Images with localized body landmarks
- Opening Delimiter -

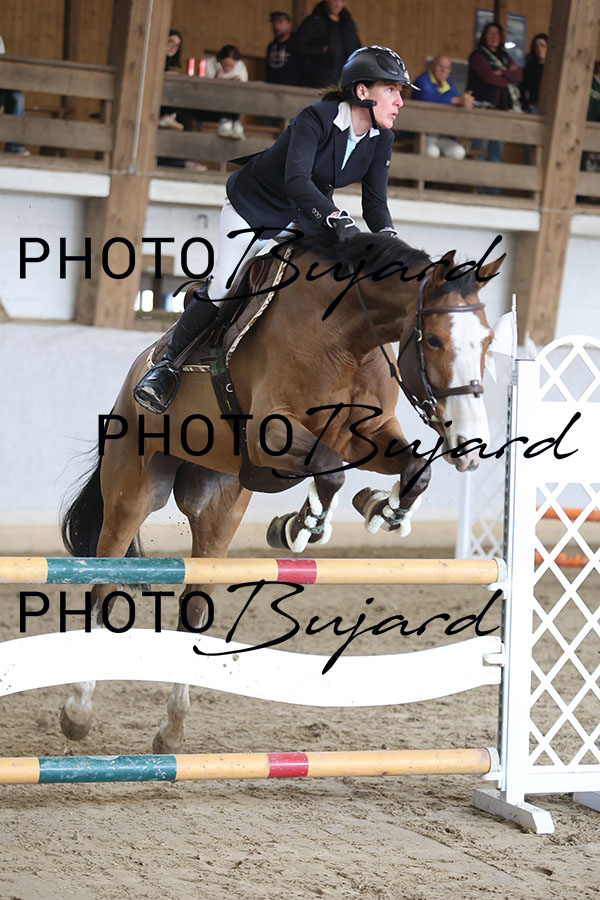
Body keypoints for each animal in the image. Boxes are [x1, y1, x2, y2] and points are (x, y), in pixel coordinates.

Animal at [60, 230, 504, 752]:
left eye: (488, 340)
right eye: (434, 339)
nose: (470, 445)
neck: (348, 339)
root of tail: (137, 368)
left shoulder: (367, 436)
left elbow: (413, 469)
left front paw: (381, 510)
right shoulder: (270, 435)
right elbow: (330, 472)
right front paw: (303, 526)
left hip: (219, 505)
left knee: (196, 604)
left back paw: (171, 731)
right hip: (133, 492)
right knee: (103, 584)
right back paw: (77, 711)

- Closing Delimiter -

Reproduce the lines of the entries above exactly, but only from the line containing "right front paw: (303, 526)" through the final line.

» Output of the exercise
right front paw: (303, 526)
left hip: (219, 505)
left knee: (196, 604)
left back paw: (171, 731)
right hip: (133, 492)
right knee: (103, 584)
right back paw: (77, 711)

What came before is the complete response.